Павел коротко рассказал о происшествии в мастерской.


– Весело… – пробурчал Жора. – Так это, выходит, именно ты причина моей головной боли? Из-за тебя меня выдрали с шашлыков? Хотя у меня сразу засвербело что-то – знал же, что в том районе у тебя шарашка. Значит, так, парниша. Слушай сюда. Сначала насчет Томки. Я бы, конечно, наведался в этот ее фитнес-центр да побеседовал с сотрудниками. Я так понимаю, что весь ее мир состоял из тебя и чуть-чуть ее клуба? Так вот это ее «чуть-чуть» следует изучить как следует. Но изучение придется отложить. Потом изучишь, когда она вернется. Я тебе помогу. А пока – прячься.

– Как это? – не понял Павел.

– А вот так! – рявкнул Жора. – Прячься! Заляг куда-нибудь. Заныкайся! Запомни: лучше сильный враг, но известный, чем слабый, но хрен знает кто. Пережди денек-другой. Телефон держи наготове. Я сейчас в твое дело впрягусь, разгребу немного – сразу отзвонюсь.

– А Томка? – не понял Павел.

– Ничего с твоей Томкой не случится, – понизил голос Жора. – Такие, как она… Короче, всплывет. Не в этом смысле, тьфу, тьфу, тьфу, черт! Запомни, главное сейчас – не пороть горячку. Хотя черт его знает… Совпадений же не бывает? Может быть, она от тебя опасность отвести хотела?

– Да какая, к черту, опасность? – заорал Павел.

– Никакой! – рявкнул Жора. – Мелочи. Маленький взрывчик, от которого сейчас вся моя служба на ушах стоит. Прячься, я тебе сказал!

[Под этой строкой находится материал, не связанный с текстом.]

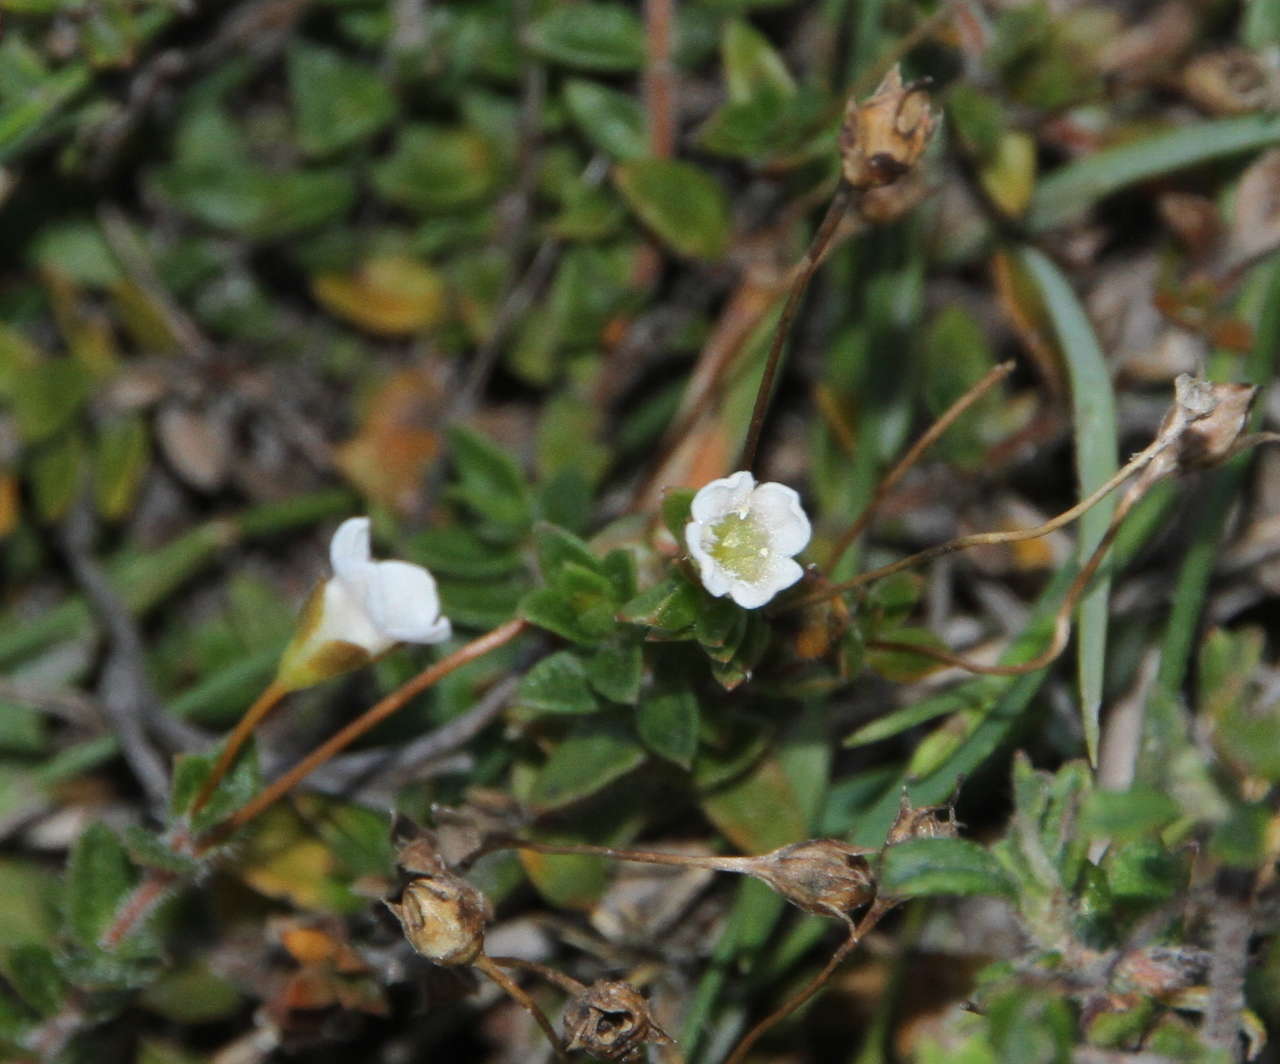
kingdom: Plantae
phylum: Tracheophyta
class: Magnoliopsida
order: Gentianales
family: Loganiaceae
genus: Mitrasacme
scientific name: Mitrasacme pilosa
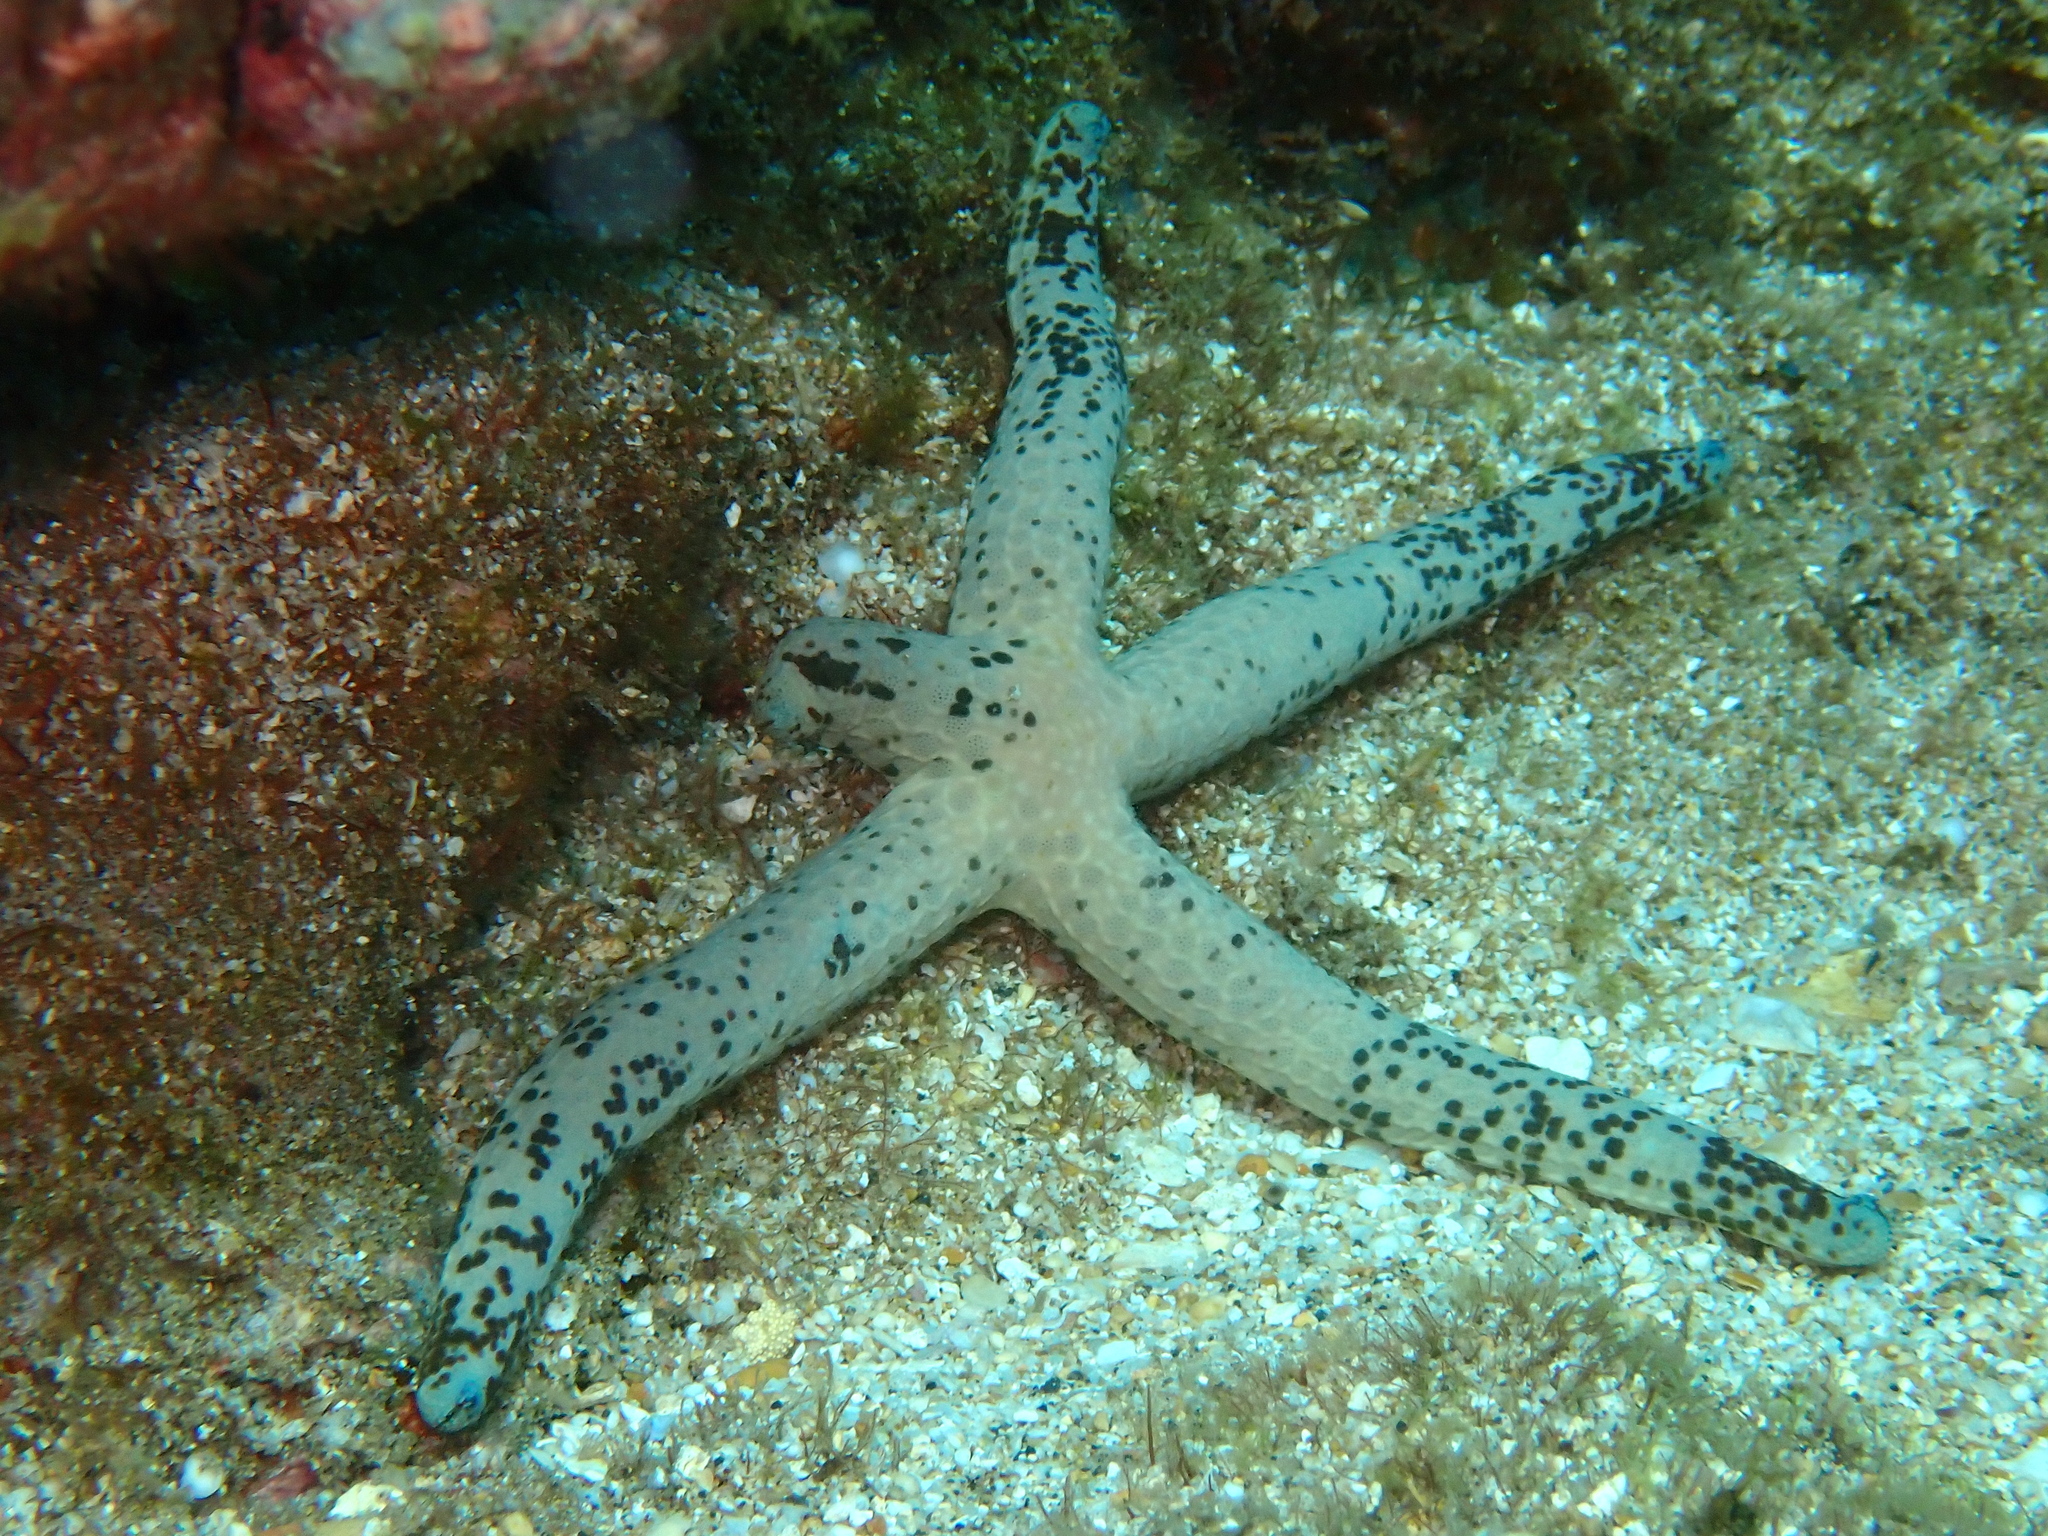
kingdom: Animalia
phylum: Echinodermata
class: Asteroidea
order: Valvatida
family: Ophidiasteridae
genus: Linckia
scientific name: Linckia multifora
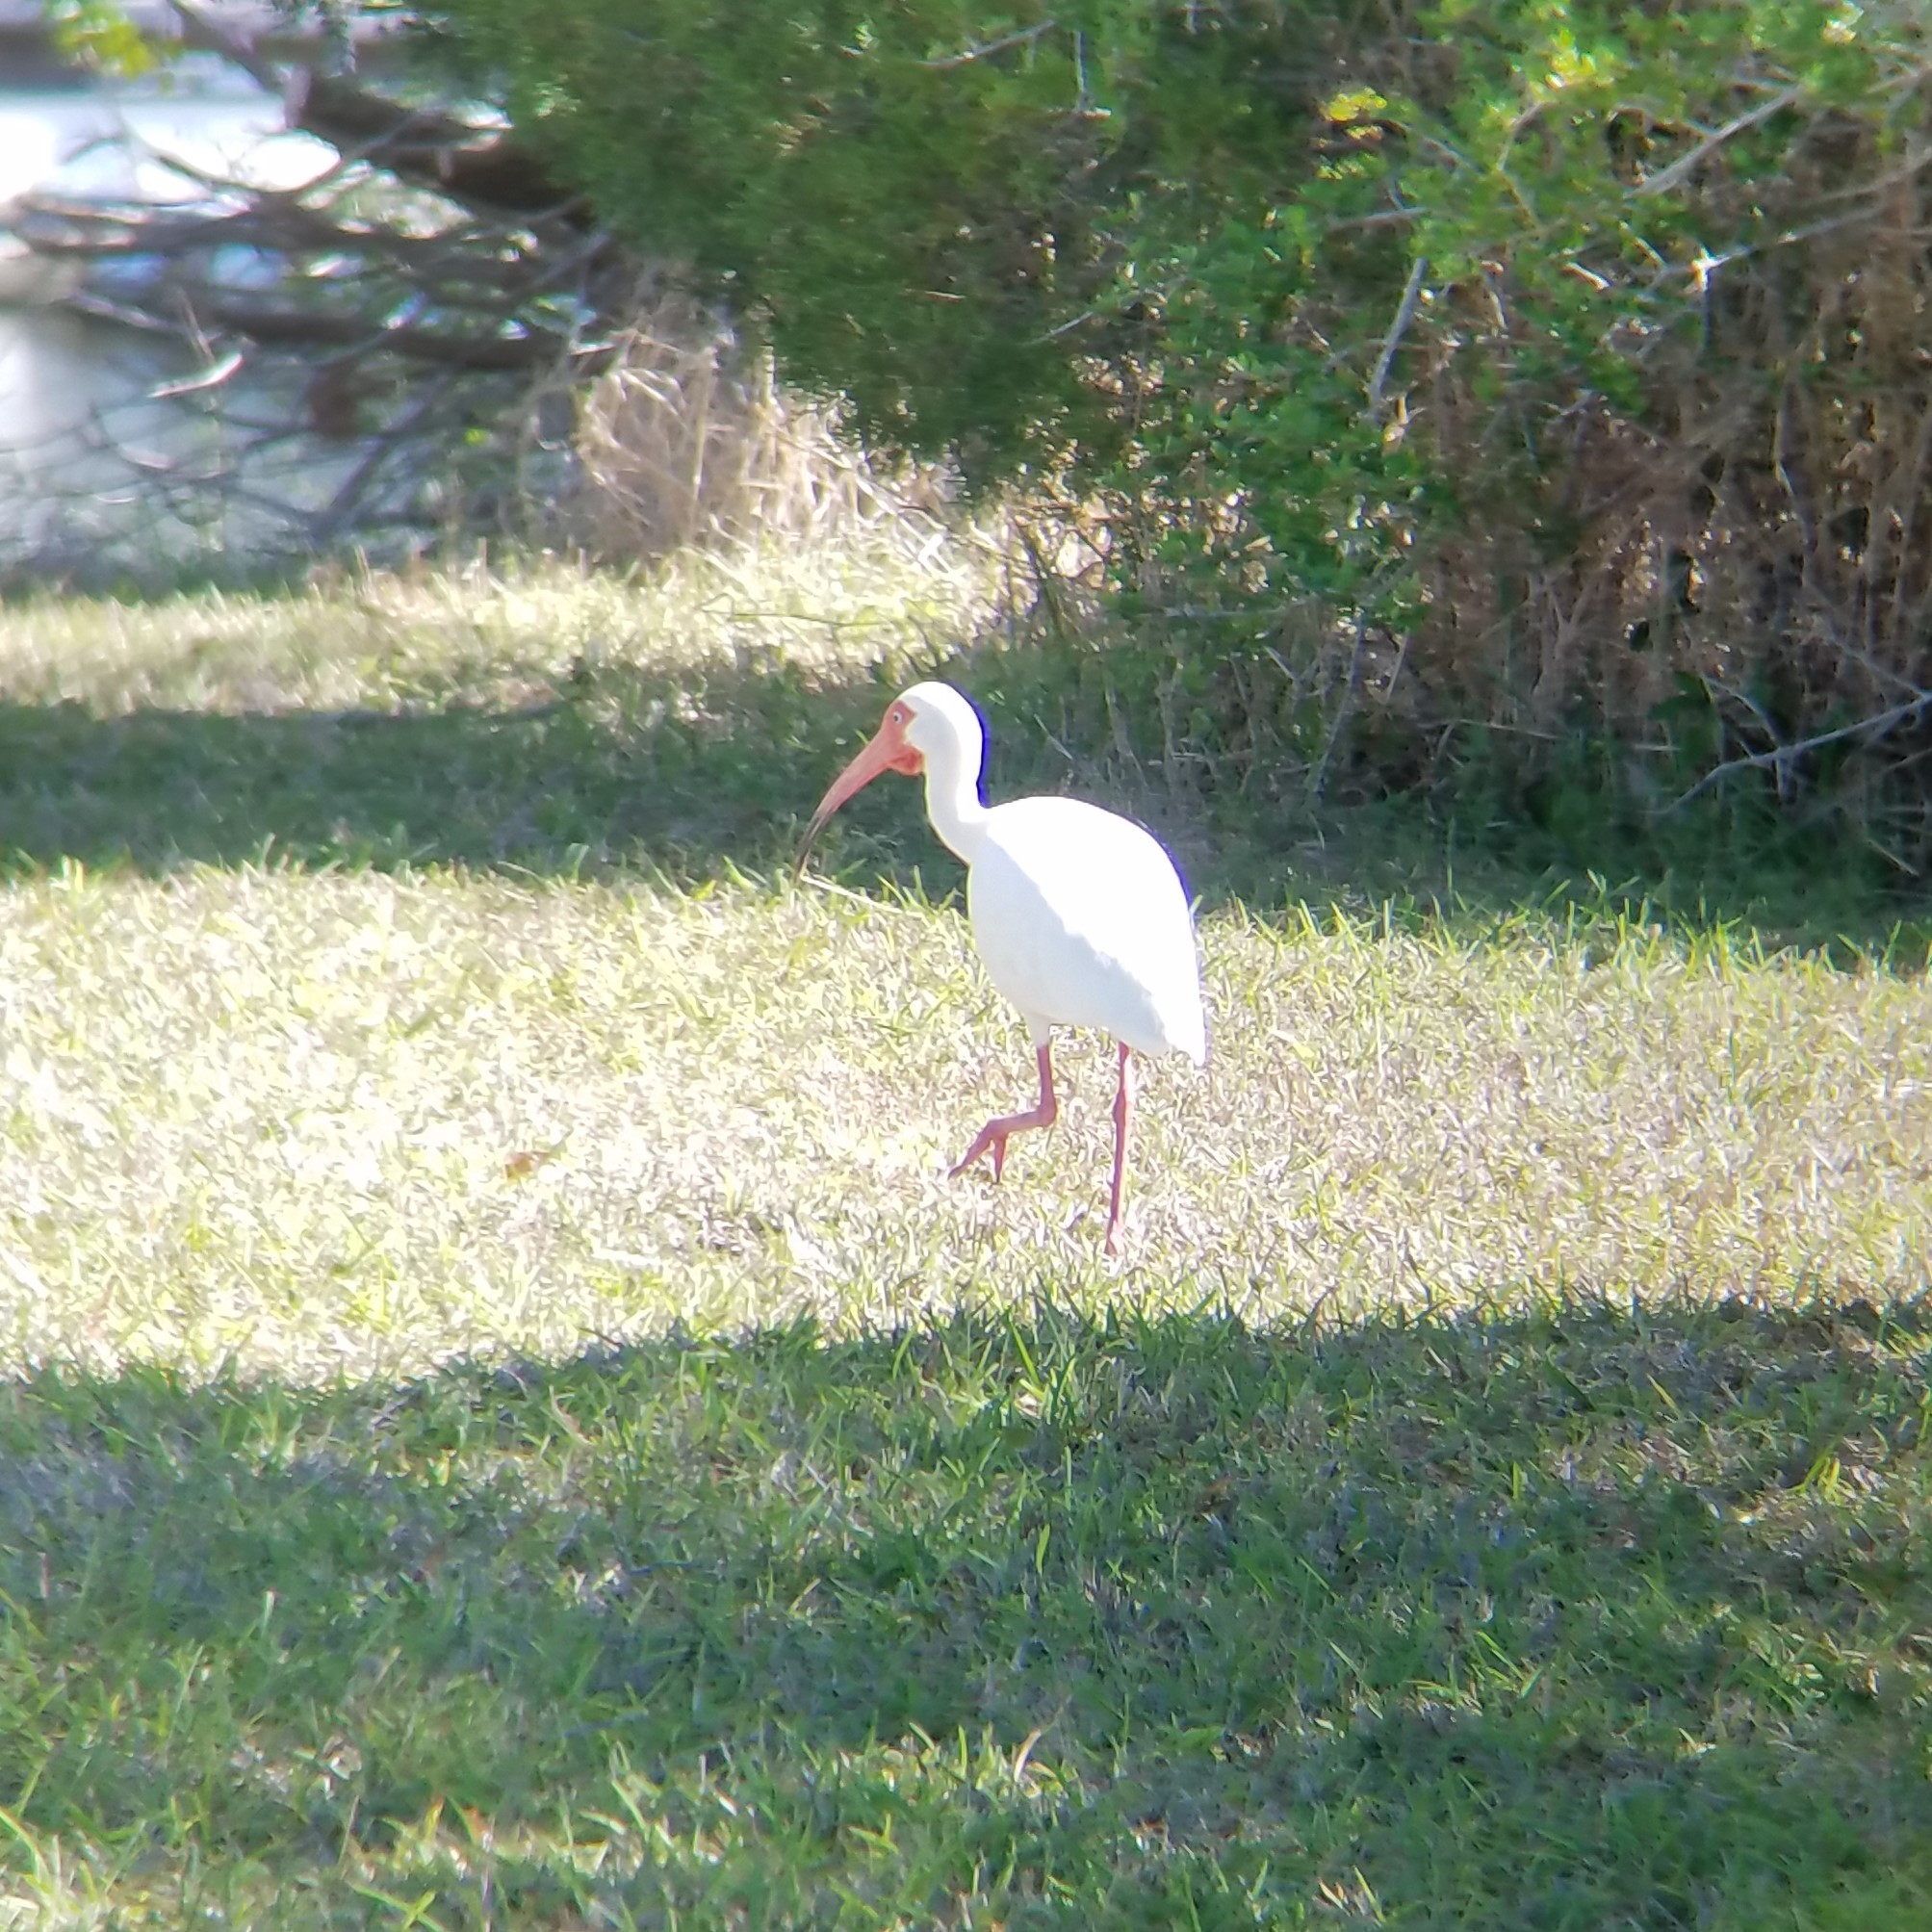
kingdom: Animalia
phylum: Chordata
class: Aves
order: Pelecaniformes
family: Threskiornithidae
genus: Eudocimus
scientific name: Eudocimus albus
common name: White ibis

– Может быть, к тестю? – пробормотал Павел. – Может, она к тестю уехала? Но он вроде бы сам в отъезде…

– Что она там забыла? – не понял Жора. – Подожди, ты же сам говорил, что тесть твой по образу жизни среднерусский спартанец?

– Ну мало ли… – задумался Павел.

– Подожди… – Павел ясно представил кислую физиономию Жоры-гиганта. – Не пори горячку. И не играй в конспирологию и следствие. Запомни, заговоров не существует. Хотя преступные замыслы бывают, да. Но все всегда объясняется проще, чем кажется на первый взгляд. Лучше записку от жены ищи. Не могла она ничего не оставить. Она ж в тебя… как кошка.

– Нет записки, – присел на край кровати Павел, взъерошил испорченный паспорт, но о фотографии Жоре ничего не сказал. – Мы никогда не писали друг другу записок. Я вообще не помню Томку с ручкой в руках, кроме загса. Она должна была позвонить. Да, черт возьми, предположим, что Томка ушла от меня. Зачем взяла дробовик? Отстреливаться, если погонюсь за ней?

– Дурак ты, Шермер, – отрезал Жора. – Не могла она от тебя уйти. Нечасто ты нас, парень, баловал ее красотой, но то, что я разглядел, однозначно в твою пользу. Девка приросла к тебе намертво. А дробовик… Может, кто из наших просил на тест? Хотя какой тест? Нет сейчас никого в городе… Да и зачем скрывать… Нет, тут что-то другое. А ведь хороший у тебя дробовик. Редкая вещица. Я бы его цену на десять умножил. Наверное, все пластиковые детали металлом заменил? Дальность раза в два выгнал? Он же у тебя теперь ноль-четвертыми поплевывает?